Newsom became familiar with Berkeley’s quantum computing leadership during a campus visit last year to sign AB 940, which established a strategy to channel the state’s quantum research into jobs to stimulate the economy. The governor’s senior technology policy advisor, Randi Michel, accompanied him to the signing and later spoke at the opening of Berkeley’s Roger Herst Quantum Nexus last November.

As a result, Michel knew whom to ask for a token of the state’s quantum leadership to include in the time capsule. The QPU is labeled with the logo of Berkeley Quantum, a regional initiative to bolster the quantum ecosystem formed by a partnership between the campus and the lab.
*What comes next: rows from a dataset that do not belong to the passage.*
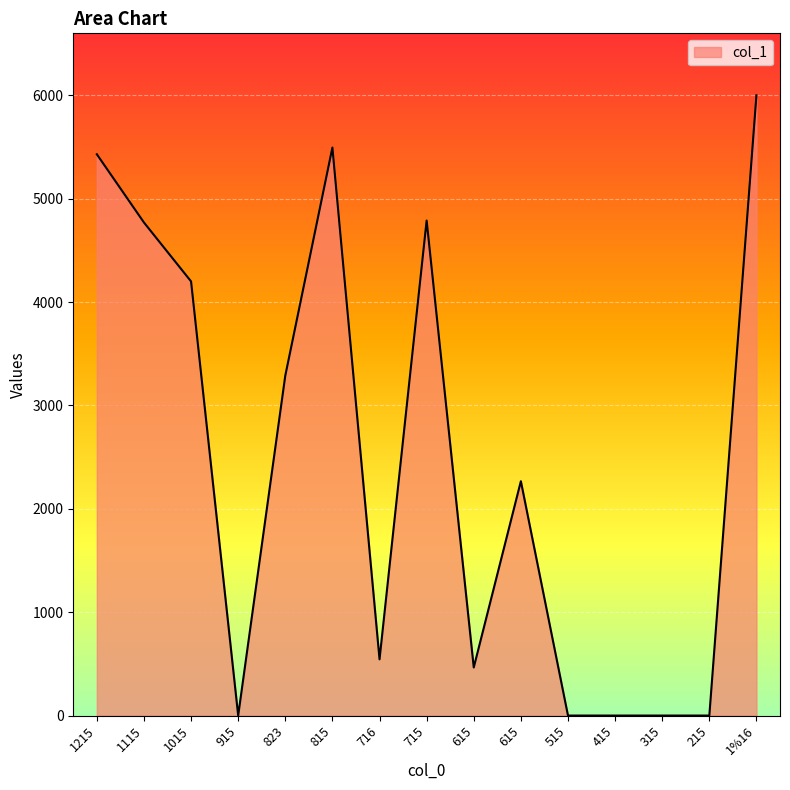

Does the chart have visible grid lines?

Yes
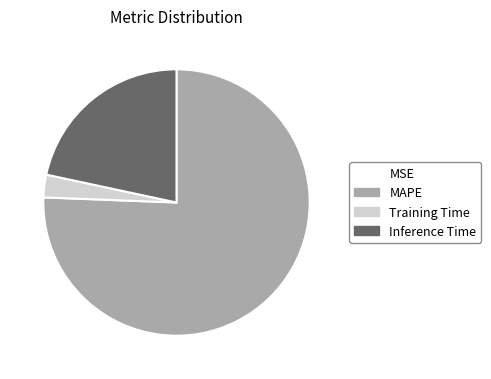

Is the sum of Inference Time and Training Time greater than half?

No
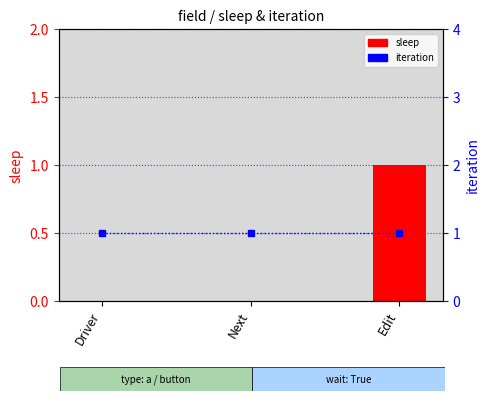

What is the average value of the iteration series?

1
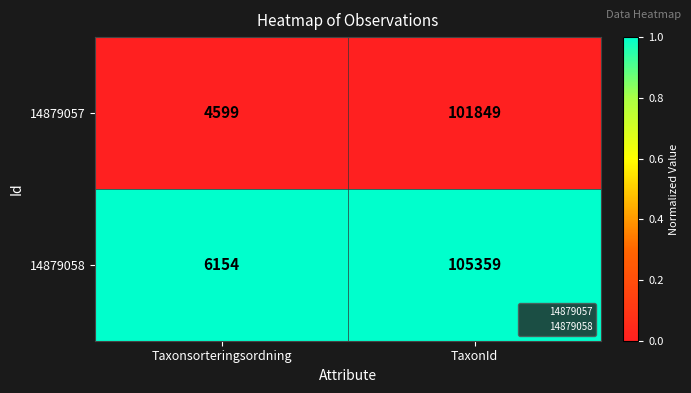

Reading left to right, extract all data points from this chart.

14879057: 4599	101849
14879058: 6154	105359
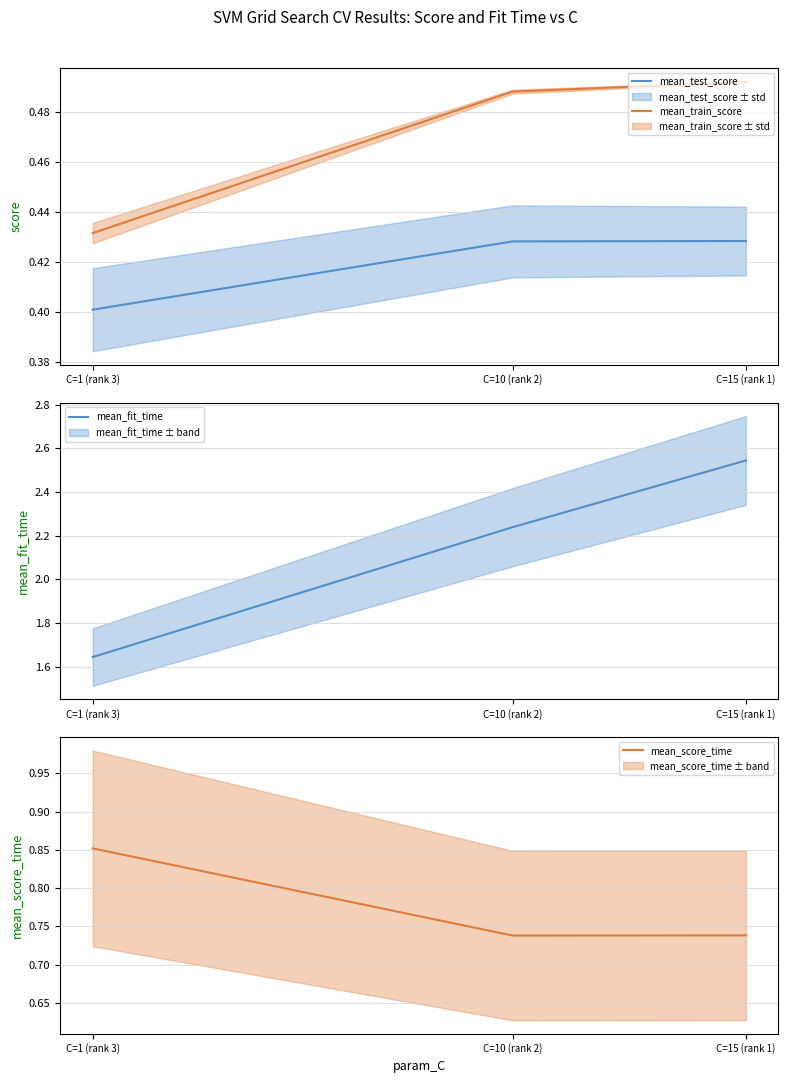

At C=15 (rank 1), list the series in order from smallest to largest.

mean_test_score, mean_train_score, mean_score_time, mean_fit_time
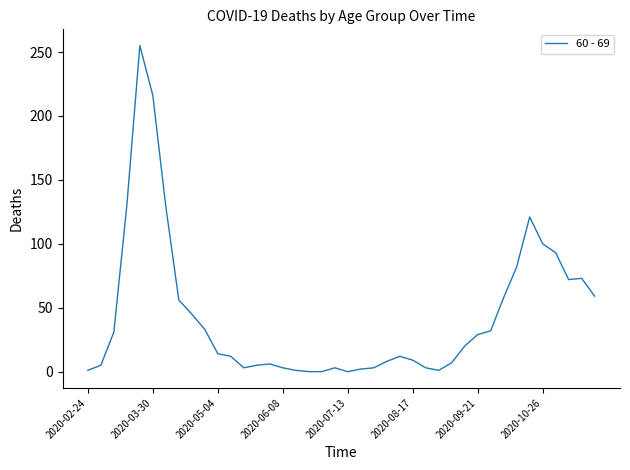

What is the maximum value shown in the chart?

255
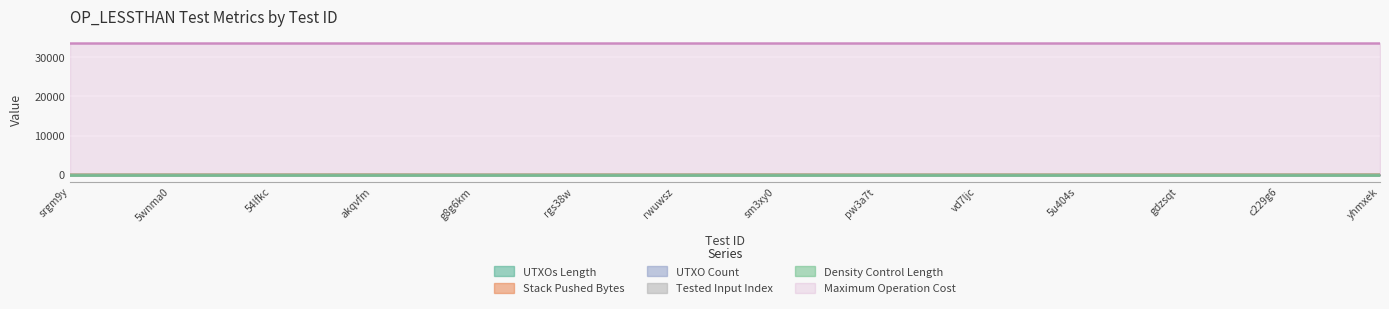

In Stack Pushed Bytes, how many points are lower than both neighbors (excluding endpoints)?

5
For Lee, having the eight-qubit QPU in the time capsule is a reminder to future generations about where the quantum revolution started.

“I think it’s really cool,” he said. “I thought about how much the chip has contributed to the scientific community for four years. There’s a lot of quantum industry already in California, with Google and Amazon, but if you look into the future, I want us to be in the time capsule as a symbol of one of the important places where it began — Berkeley and California.”